Job Title: | Professor of Musical Performance Studies |
Affiliation: | University of Cambridge |
Email: | jsr50@cam.ac.uk |
Why I am supporting the Academic Book of the Future Project:
My experience in directing several online projects on Chopin and in producing a digital edition of his music convinces me that the opportunities to develop ‘musical editions of the future’ – and indeed ‘books of the future’– are seemingly limitless. There nevertheless remain important conceptual as well as practical challenges that must first be addressed. Participating in The Academic Book of the Future project is one way to contribute to that process, and it is enriching and rewarding to collaborate with colleagues committed to what is surely one of the most important humanities initiatives in the UK at present.
Research Interests:
Nineteenth-century music (especially Chopin, Liszt and Brahms), performance studies (especially analysis and performance), improvisation, theory and analysis, and digital applications in musicology
Recent Publications:
Books
Chopin, ed. John Rink (Farnham: Ashgate, forthcoming 2016).
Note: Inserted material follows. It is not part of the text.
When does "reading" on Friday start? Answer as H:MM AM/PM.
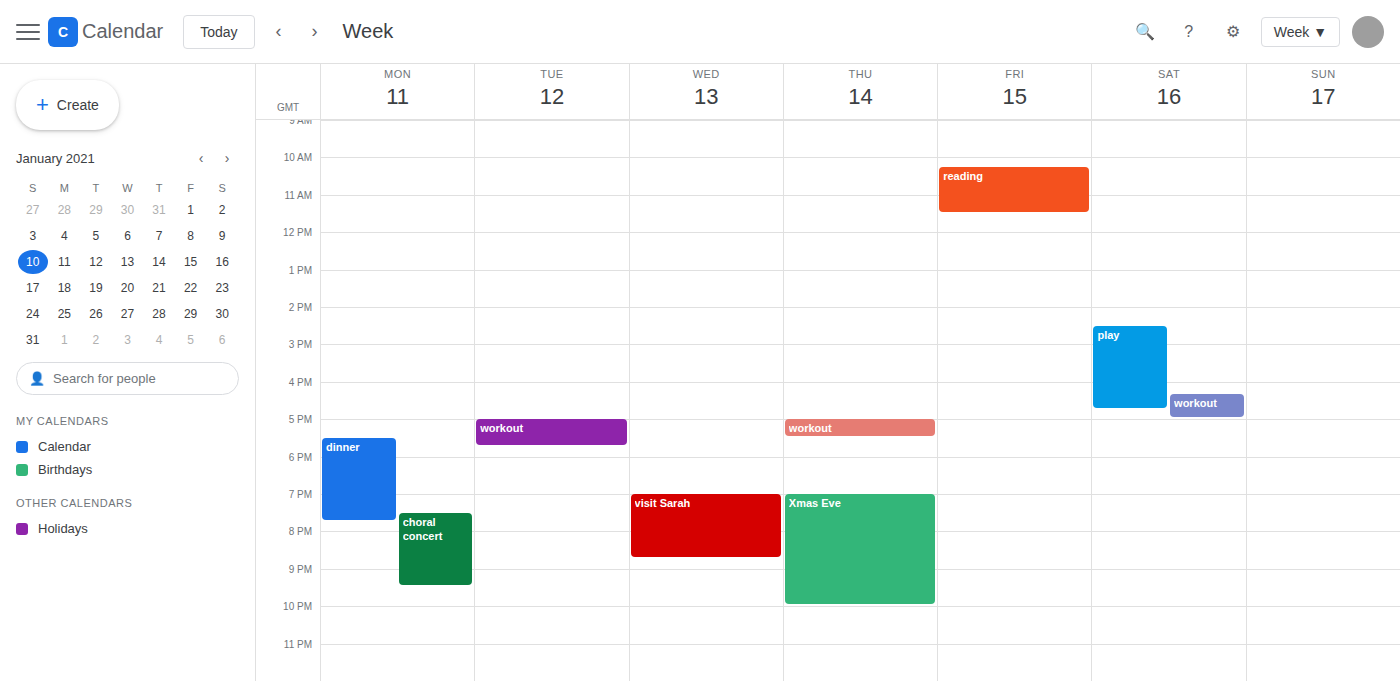
10:15 AM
Musicians in the Making: Pathways to Creative Performance, ed. John Rink, Helena Gaunt and Aaron Williamon (New York: Oxford University Press, forthcoming 2016)
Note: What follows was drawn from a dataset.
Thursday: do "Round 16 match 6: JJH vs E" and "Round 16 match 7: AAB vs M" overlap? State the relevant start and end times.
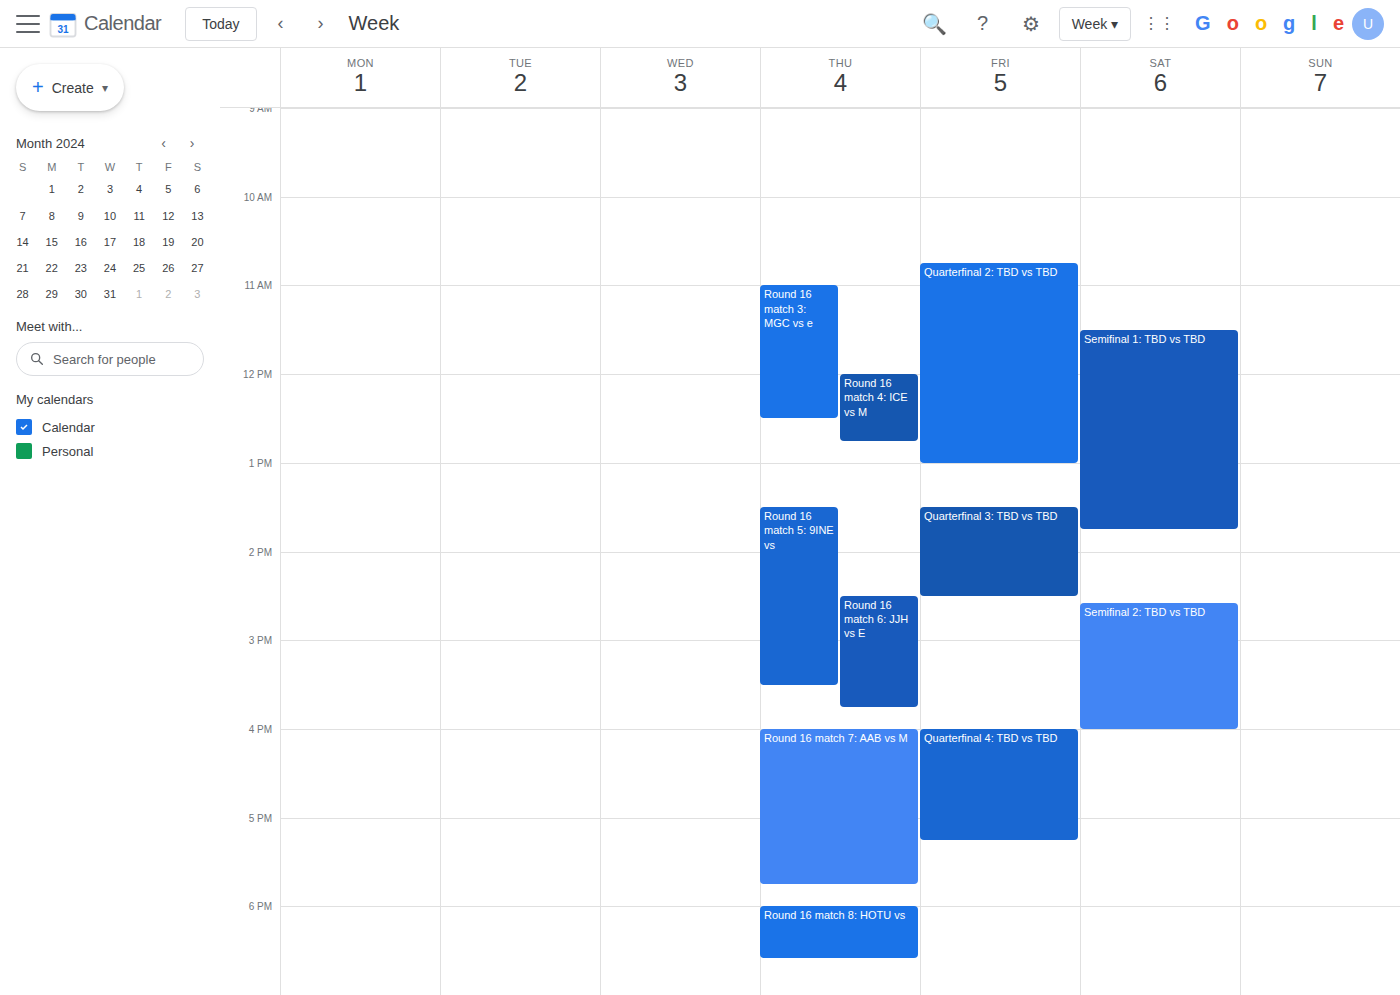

Christophe Grabowski and John Rink, Annotated Catalogue of Chopin’s First Editions (Cambridge: Cambridge University Press, 2010); available in an expanded, revised edition at www.chopinonline.ac.uk/aco/.
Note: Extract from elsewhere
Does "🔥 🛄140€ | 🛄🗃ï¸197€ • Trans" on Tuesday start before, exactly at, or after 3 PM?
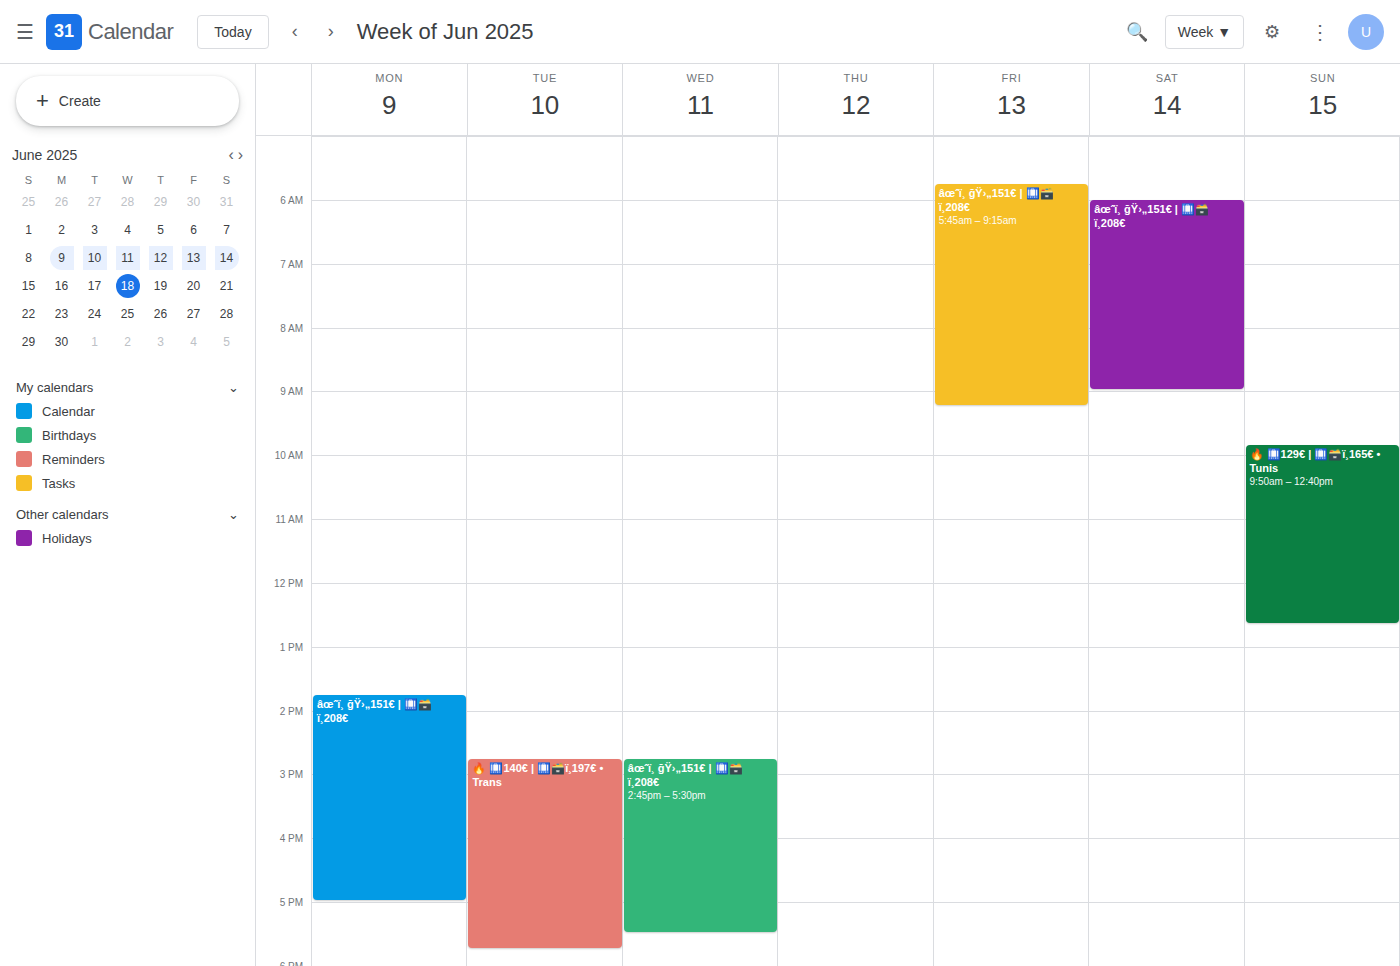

Musical Performance: A Guide to Understanding, ed. John Rink (Cambridge: Cambridge University Press, 2002; parallel eBooks edition 2005).
Chapters
‘Impersonating the Music in Performance’, in The Oxford Handbook to Musical Identities, ed. David Hargreaves, Raymond MacDonald and Dorothy Miell (New York: Oxford University Press, forthcoming 2016)
‘Making the Music Work: Towards a “Dynamic Edition” of Chopin’, in La génétique musicale, ed. Jean-Louis Lebrave, Almuth Grésillon and Nicolas Donin (forthcoming 2015)
‘Chopin’s Study in Syncopation’, in Bach to Brahms: Essays on Musical Design and Structure, ed. David Beach and Yosef Goldenberg (Rochester: University of Rochester Press, 2015), 132-42
‘The (F)utility of Performance Analysis’, in Artistic Practice as Research in Music: Theory, Criticism, Practice, ed. Mine Doğantan-Dack (Aldershot: Ashgate, 2015), 127-47
Articles
Mirjam James, Karen Wise and John Rink, ‘Exploring Creativity in Musical Performance through Lesson Observation with Video-Recall Interviews’, Scientia Paedagogica Experimentalis, 47/2 ([2012] 2010), 219-50
Neta Spiro, Nicolas Gold and John Rink, ‘The Form of Performance: Analyzing Pattern Distribution in Select Recordings of Chopin’s Mazurka Op. 24 No. 2’, Musicae Scientiae, 14/2 (2010), 23-55
Other Information:
John is Professor of Musical Performance Studies at the University of Cambridge, and Fellow and Director of Studies in Music at St John’s College, Cambridge. He studied at Princeton University, King’s College London, and the University of Cambridge, where his doctoral research was on the evolution of tonal structure in Chopin’s early music and its relation to improvisation. He also holds the Concert Recital Diploma and Premier Prix in piano from the Guildhall School of Music & Drama. He specialises in the fields of performance studies, theory and analysis, and nineteenth-century studies.
John directs the £2.1 million AHRC Research Centre for Musical Performance as Creative Practice, which is based at the University of Cambridge in partnership with King’s College London, the University of Oxford and Royal Holloway, University of London, and in association with the Royal College of Music and the Guildhall School of Music & Drama. He also directs the Centre for Musical Performance Studies, which was launched at the University of Cambridge in 2015. He is one of four Series Editors of The Complete Chopin – A New Critical Edition, and he directs two other research projects: Chopin’s First Editions Online (funded by the Arts and Humanities Research Council) and Online Chopin Variorum Edition (funded by the Andrew W. Mellon Foundation).